◆ ACTION ITEM ◆
Give the number of lines in the records below that include "utilities". Reply with that number alone.
=== Section Start ===
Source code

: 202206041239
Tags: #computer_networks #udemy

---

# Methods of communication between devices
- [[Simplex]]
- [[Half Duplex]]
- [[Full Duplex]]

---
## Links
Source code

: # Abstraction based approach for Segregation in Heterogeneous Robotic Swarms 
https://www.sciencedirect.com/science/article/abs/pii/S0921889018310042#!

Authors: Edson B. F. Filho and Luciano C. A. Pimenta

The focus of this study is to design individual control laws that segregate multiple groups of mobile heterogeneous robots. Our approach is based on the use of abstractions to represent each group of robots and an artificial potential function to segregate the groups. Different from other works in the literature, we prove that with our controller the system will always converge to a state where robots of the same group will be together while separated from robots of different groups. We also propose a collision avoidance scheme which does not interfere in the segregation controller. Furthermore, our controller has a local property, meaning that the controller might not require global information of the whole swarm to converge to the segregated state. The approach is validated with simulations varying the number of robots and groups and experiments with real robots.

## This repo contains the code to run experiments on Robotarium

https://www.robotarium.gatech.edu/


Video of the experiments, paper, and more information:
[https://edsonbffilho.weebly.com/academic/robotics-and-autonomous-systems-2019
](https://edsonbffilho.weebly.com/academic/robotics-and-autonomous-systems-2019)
=== Section End ===
=== Section Start ===
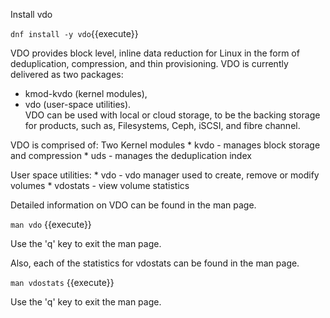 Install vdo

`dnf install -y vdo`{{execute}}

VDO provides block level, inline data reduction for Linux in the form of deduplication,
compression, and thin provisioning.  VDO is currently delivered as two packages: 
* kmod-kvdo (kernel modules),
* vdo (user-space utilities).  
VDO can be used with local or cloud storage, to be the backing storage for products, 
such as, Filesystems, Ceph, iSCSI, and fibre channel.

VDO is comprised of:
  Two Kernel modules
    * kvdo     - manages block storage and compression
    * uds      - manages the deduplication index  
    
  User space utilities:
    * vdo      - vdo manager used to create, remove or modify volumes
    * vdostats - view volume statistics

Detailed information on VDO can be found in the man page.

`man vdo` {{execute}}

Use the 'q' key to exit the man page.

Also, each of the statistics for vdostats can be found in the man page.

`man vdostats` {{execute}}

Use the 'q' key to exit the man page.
=== Section End ===
◆ RESPONSE ◆
2